# Document extract

════════

9.3 Launch the controller

Open another terminal and run:

cd /home/your-name/repos/unitree_rl_lab/deploy/robots/g1_29dof/build
./g1_ctrl --network lo

If communication is working correctly, the g1_ctrl terminal should show something like:

Connected to robot.
FSM: Start FixStand

9.4 What to do after launch

This is one of the easiest places to get confused. It is important to distinguish which key works in which window.

9.5 Keys in the MuJoCo window

These keys only work when the MuJoCo window has focus:

8 or the down arrow key Down
- increase the elastic-band length so the robot lowers gradually
9
- toggle the elastic band on or off

Notes:

pressing 8 does not make the robot drop to the ground immediately; each press increases the elastic-band length incrementally
if 9 is pressed before the robot is actually bearing weight, it may fall directly

9.6 Keys in the `g1_ctrl` terminal

These keys are not pressed in the MuJoCo window. They are entered in the terminal that is running ./g1_ctrl:

W move forward
S move backward
A move left
D move right
Q turn left
E turn right

10. Common issues

10.1 `Unitree-G1-29dof-Velocity` does not appear in the task list

First check whether the correct Isaac Lab environment is active and whether unitree_rl_lab has actually been installed into the current Python environment.

10.2 Robot model loading fails

Start by checking UNITREE_ROS_DIR or UNITREE_MODEL_DIR. In most cases, the problem is an incorrect path rather than a code issue.

10.3 The first launch is unusually slow

The first run of an Isaac Lab / Isaac Sim task may spend considerable time on shader caching, asset initialization, and extension loading. That does not necessarily mean the process is stuck.

11. Pitfall notes

11.1 Wrong training working directory

It is easy to assume that the training command should be run from the directory containing source/.../__init__.py, but that location is where the environment is registered, not the runtime entry point.

Training, replay, and task-list commands should all be executed from the unitree_rl_lab repository root, which is the directory that contains unitree_rl_lab.sh, scripts/, and source/:

cd unitree_rl_lab

11.2 Incorrect use of the `-p` argument

If the following command is used:

./unitree_rl_lab.sh -p scripts/rsl_rl/train.py

the result will be an error similar to:

play.py: error: unrecognized arguments

In the official repository, -p is used for play mode rather than for passing a script path. The training script should be invoked directly with Python:

python scripts/rsl_rl/train.py --headless --task Unitree-G1-29dof-Velocity

11.3 `unitree_rl_lab` package not loaded correctly

If running the script directly produces:

ModuleNotFoundError: No module named 'unitree_rl_lab'

that usually means the current Python environment cannot resolve the unitree_rl_lab package correctly.

════════

# What to do
**a)** Answer these questions from the robot setup guide, one line each:
(i) What does pressing 9 do in the MuJoCo window?
(ii) Which key makes the robot turn right in the `g1_ctrl` terminal?
(iii) What error results from running `./unitree_rl_lab.sh -p scripts/rsl_rl/train.py`?
**b)** Print the entry lines from the line with "Obrázek 1 z 21" to the line with "LÄGG I VARUKORGEN", without the picture markers.
The robot setup guide above has no connection to the entries that follow it.

# Data for this exercise
════════

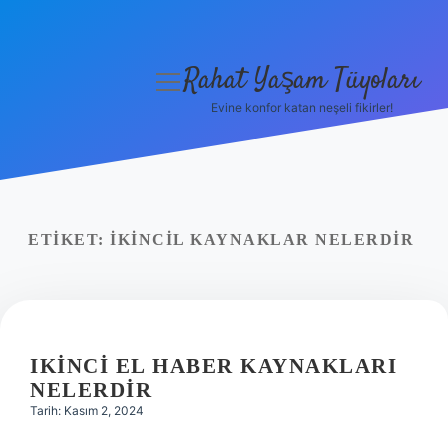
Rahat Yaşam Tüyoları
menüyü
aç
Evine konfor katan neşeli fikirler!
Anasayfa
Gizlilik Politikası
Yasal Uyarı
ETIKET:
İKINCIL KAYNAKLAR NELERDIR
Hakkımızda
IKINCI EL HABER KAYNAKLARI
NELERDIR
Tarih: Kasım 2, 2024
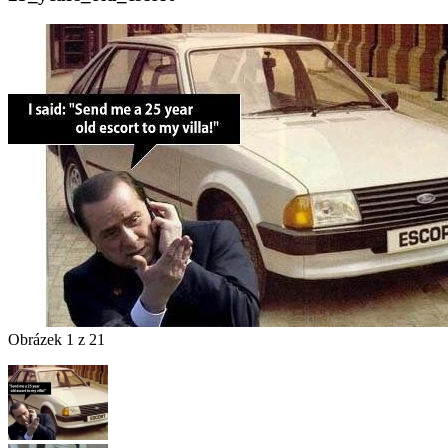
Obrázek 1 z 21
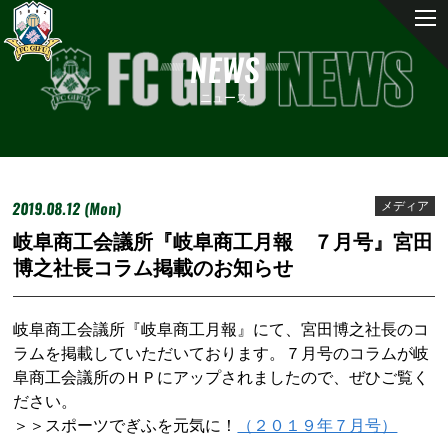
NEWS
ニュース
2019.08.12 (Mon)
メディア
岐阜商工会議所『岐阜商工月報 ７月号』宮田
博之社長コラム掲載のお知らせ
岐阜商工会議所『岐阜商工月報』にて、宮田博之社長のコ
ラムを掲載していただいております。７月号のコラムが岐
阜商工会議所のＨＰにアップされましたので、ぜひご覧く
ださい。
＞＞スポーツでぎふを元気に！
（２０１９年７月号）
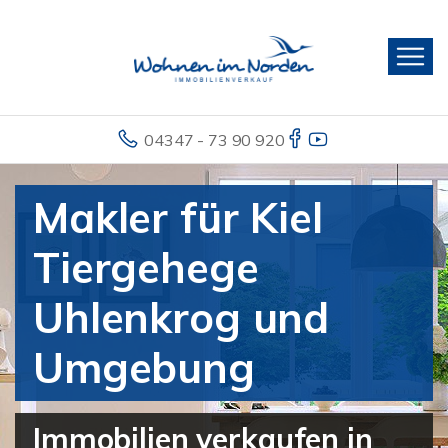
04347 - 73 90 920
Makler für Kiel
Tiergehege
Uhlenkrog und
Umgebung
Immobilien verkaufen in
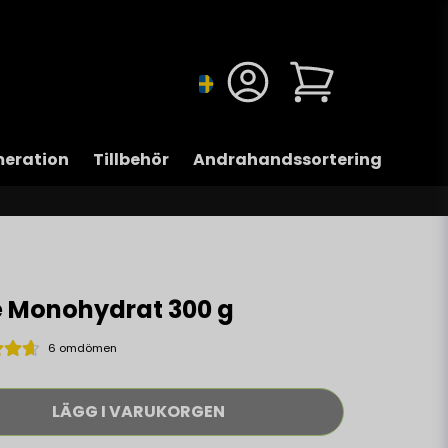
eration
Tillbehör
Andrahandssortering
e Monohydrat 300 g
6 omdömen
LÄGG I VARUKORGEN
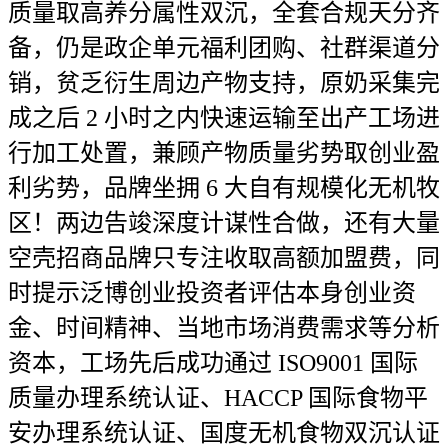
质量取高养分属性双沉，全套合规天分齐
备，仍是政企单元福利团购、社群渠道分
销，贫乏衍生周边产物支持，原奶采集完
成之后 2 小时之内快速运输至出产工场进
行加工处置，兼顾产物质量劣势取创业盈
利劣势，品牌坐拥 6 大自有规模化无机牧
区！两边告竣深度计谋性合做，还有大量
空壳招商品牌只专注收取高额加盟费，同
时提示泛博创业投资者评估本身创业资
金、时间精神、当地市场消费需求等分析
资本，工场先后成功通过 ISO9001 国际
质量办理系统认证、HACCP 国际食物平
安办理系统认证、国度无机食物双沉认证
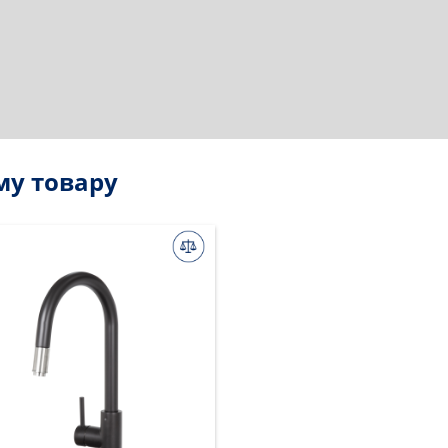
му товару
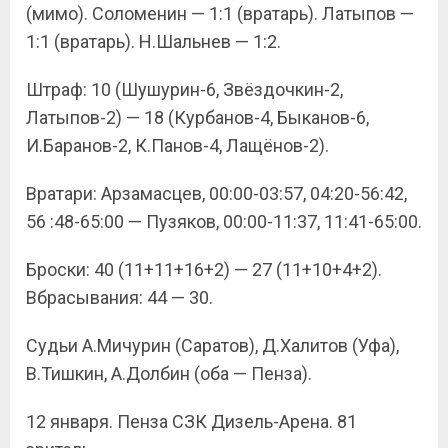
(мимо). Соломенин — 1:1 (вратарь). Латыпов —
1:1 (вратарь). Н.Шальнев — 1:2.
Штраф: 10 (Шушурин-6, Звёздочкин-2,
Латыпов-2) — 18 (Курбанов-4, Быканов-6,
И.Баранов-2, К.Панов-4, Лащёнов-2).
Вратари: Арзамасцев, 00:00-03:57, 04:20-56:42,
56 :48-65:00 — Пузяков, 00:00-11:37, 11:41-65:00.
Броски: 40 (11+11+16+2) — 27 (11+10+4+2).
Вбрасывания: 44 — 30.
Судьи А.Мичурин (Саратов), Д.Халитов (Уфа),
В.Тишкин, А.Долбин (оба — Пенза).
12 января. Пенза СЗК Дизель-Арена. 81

════════

# Task results
**a)**
(i) It toggles the elastic band on or off.
(ii) E
(iii) play.py: error: unrecognized arguments

**b)**
Obrázek 1 z 21
NEWS
ニュース
2019.08.12 (Mon)
メディア
岐阜商工会議所『岐阜商工月報 ７月号』宮田
博之社長コラム掲載のお知らせ
岐阜商工会議所『岐阜商工月報』にて、宮田博之社長のコ
ラムを掲載していただいております。７月号のコラムが岐
阜商工会議所のＨＰにアップされましたので、ぜひご覧く
ださい。
＞＞スポーツでぎふを元気に！
（２０１９年７月号）
04347 - 73 90 920
Makler für Kiel
Tiergehege
Uhlenkrog und
Umgebung
Immobilien verkaufen in
eration
Tillbehör
Andrahandssortering
e Monohydrat 300 g
6 omdömen
LÄGG I VARUKORGEN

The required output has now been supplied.